→ TASK INSTRUCTIONS
Would you copy the material below word for word, beginning with its first line and ending with the line that contains "Give bounding boxes for all labels, symbols"?

→ SOURCE DATA
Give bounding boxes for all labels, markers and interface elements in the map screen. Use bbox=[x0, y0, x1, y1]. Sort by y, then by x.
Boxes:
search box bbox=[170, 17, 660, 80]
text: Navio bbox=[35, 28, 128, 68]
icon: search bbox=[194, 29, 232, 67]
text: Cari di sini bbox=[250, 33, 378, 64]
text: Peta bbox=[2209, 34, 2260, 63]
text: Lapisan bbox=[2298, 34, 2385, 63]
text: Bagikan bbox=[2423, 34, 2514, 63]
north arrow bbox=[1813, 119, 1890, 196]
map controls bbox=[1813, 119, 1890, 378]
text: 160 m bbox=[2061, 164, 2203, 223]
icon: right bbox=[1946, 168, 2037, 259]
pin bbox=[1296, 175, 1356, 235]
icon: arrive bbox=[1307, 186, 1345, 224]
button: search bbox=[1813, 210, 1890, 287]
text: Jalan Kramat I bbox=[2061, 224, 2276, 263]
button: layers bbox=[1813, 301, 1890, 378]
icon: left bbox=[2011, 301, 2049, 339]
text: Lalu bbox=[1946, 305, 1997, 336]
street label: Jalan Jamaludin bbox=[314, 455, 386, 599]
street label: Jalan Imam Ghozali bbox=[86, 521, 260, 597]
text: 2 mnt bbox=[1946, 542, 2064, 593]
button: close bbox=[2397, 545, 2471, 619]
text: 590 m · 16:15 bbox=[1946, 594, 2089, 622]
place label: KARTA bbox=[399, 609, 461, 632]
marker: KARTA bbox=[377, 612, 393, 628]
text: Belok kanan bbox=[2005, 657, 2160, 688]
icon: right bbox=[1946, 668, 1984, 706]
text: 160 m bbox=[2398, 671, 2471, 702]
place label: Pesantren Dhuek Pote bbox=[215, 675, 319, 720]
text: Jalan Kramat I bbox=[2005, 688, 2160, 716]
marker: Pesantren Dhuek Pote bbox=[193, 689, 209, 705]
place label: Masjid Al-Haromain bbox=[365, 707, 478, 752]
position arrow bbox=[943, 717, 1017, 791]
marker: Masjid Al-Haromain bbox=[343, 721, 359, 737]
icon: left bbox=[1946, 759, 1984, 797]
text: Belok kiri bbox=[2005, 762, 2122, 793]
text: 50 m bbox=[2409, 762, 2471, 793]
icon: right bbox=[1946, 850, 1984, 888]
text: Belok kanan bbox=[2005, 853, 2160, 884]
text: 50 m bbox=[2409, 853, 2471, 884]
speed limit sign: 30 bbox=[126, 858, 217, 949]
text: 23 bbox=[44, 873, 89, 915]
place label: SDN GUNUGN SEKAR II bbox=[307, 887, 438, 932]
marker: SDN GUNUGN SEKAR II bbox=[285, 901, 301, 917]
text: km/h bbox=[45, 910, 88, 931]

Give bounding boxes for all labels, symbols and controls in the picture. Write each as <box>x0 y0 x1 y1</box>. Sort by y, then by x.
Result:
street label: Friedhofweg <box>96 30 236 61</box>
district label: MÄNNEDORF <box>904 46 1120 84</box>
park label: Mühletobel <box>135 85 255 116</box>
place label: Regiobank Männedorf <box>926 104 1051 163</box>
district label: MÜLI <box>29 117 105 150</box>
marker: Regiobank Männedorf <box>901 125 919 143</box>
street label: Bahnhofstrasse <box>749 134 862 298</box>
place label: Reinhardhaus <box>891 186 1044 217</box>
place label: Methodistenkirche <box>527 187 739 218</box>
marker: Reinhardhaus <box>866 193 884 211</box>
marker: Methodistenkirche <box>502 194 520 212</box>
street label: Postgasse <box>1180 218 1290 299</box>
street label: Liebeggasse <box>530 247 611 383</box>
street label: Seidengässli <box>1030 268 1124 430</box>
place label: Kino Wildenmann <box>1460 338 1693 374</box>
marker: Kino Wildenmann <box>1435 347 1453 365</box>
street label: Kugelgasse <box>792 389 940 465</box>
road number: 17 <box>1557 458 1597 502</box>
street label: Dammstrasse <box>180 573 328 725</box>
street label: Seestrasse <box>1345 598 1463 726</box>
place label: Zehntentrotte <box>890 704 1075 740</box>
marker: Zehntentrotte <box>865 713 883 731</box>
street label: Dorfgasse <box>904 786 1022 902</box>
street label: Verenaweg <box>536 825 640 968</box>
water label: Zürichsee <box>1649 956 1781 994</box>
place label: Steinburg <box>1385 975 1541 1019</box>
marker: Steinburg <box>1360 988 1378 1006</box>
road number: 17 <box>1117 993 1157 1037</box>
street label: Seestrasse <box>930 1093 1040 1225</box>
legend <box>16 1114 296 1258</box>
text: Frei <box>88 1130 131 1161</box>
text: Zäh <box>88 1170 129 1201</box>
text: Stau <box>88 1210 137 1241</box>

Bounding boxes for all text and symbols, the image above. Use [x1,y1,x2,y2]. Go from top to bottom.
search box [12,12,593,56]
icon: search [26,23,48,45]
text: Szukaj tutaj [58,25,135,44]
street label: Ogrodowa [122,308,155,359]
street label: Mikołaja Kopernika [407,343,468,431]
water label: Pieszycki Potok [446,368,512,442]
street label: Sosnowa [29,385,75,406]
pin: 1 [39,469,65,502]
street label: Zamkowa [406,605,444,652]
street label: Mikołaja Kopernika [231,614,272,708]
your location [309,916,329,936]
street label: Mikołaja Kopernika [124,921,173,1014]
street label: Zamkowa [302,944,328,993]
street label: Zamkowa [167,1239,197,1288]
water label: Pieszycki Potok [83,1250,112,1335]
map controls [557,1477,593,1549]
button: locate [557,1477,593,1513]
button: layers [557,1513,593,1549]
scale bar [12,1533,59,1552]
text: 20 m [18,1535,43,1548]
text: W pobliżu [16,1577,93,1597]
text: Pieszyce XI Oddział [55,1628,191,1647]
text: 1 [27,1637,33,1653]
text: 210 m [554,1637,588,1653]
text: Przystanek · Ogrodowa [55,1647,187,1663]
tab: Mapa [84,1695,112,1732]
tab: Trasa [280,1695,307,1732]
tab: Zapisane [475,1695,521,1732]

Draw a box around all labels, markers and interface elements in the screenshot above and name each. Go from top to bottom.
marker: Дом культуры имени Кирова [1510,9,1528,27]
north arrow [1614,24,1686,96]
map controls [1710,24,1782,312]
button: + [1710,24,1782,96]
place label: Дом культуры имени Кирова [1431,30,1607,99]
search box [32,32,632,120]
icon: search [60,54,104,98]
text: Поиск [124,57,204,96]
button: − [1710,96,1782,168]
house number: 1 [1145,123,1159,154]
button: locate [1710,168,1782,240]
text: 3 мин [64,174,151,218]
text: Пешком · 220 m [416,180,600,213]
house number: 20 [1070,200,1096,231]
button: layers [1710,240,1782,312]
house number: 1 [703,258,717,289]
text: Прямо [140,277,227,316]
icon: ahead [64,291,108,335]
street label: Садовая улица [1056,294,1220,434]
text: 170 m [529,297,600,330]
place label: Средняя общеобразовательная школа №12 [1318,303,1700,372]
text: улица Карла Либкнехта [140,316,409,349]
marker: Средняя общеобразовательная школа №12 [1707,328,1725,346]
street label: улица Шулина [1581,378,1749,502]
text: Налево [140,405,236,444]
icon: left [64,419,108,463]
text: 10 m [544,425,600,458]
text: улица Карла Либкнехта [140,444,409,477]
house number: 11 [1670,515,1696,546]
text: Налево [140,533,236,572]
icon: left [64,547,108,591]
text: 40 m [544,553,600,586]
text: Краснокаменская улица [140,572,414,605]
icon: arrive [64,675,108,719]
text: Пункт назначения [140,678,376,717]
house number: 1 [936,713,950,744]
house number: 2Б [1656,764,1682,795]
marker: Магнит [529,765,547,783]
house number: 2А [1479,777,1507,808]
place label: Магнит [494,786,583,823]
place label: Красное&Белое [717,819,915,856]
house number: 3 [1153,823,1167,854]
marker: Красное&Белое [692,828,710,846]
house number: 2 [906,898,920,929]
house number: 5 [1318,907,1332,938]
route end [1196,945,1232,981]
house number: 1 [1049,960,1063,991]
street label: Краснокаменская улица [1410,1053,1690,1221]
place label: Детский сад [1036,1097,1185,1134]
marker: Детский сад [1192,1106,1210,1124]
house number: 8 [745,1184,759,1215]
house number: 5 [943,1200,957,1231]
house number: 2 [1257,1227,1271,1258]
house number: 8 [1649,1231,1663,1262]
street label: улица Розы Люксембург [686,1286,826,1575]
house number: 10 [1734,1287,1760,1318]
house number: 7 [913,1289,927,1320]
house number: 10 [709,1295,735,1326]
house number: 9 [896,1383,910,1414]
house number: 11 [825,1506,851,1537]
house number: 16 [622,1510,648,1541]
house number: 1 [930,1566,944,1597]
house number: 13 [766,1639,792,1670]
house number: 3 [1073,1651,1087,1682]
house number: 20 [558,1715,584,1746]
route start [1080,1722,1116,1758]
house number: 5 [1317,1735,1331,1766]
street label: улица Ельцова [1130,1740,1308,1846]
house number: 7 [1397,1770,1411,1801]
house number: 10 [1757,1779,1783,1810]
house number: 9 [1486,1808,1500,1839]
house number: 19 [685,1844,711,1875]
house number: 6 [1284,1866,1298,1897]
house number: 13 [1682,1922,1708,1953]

→ ANSWER TO THE PROBLEM
Give bounding boxes for all labels, markers and interface elements in the map screen. Use bbox=[x0, y0, x1, y1]. Sort by y, then by x.
Boxes:
search box bbox=[170, 17, 660, 80]
text: Navio bbox=[35, 28, 128, 68]
icon: search bbox=[194, 29, 232, 67]
text: Cari di sini bbox=[250, 33, 378, 64]
text: Peta bbox=[2209, 34, 2260, 63]
text: Lapisan bbox=[2298, 34, 2385, 63]
text: Bagikan bbox=[2423, 34, 2514, 63]
north arrow bbox=[1813, 119, 1890, 196]
map controls bbox=[1813, 119, 1890, 378]
text: 160 m bbox=[2061, 164, 2203, 223]
icon: right bbox=[1946, 168, 2037, 259]
pin bbox=[1296, 175, 1356, 235]
icon: arrive bbox=[1307, 186, 1345, 224]
button: search bbox=[1813, 210, 1890, 287]
text: Jalan Kramat I bbox=[2061, 224, 2276, 263]
button: layers bbox=[1813, 301, 1890, 378]
icon: left bbox=[2011, 301, 2049, 339]
text: Lalu bbox=[1946, 305, 1997, 336]
street label: Jalan Jamaludin bbox=[314, 455, 386, 599]
street label: Jalan Imam Ghozali bbox=[86, 521, 260, 597]
text: 2 mnt bbox=[1946, 542, 2064, 593]
button: close bbox=[2397, 545, 2471, 619]
text: 590 m · 16:15 bbox=[1946, 594, 2089, 622]
place label: KARTA bbox=[399, 609, 461, 632]
marker: KARTA bbox=[377, 612, 393, 628]
text: Belok kanan bbox=[2005, 657, 2160, 688]
icon: right bbox=[1946, 668, 1984, 706]
text: 160 m bbox=[2398, 671, 2471, 702]
place label: Pesantren Dhuek Pote bbox=[215, 675, 319, 720]
text: Jalan Kramat I bbox=[2005, 688, 2160, 716]
marker: Pesantren Dhuek Pote bbox=[193, 689, 209, 705]
place label: Masjid Al-Haromain bbox=[365, 707, 478, 752]
position arrow bbox=[943, 717, 1017, 791]
marker: Masjid Al-Haromain bbox=[343, 721, 359, 737]
icon: left bbox=[1946, 759, 1984, 797]
text: Belok kiri bbox=[2005, 762, 2122, 793]
text: 50 m bbox=[2409, 762, 2471, 793]
icon: right bbox=[1946, 850, 1984, 888]
text: Belok kanan bbox=[2005, 853, 2160, 884]
text: 50 m bbox=[2409, 853, 2471, 884]
speed limit sign: 30 bbox=[126, 858, 217, 949]
text: 23 bbox=[44, 873, 89, 915]
place label: SDN GUNUGN SEKAR II bbox=[307, 887, 438, 932]
marker: SDN GUNUGN SEKAR II bbox=[285, 901, 301, 917]
text: km/h bbox=[45, 910, 88, 931]

Give bounding boxes for all labels, symbols and controls in the picture. Write each as <box>x0 y0 x1 y1</box>. Sort by y, then by x.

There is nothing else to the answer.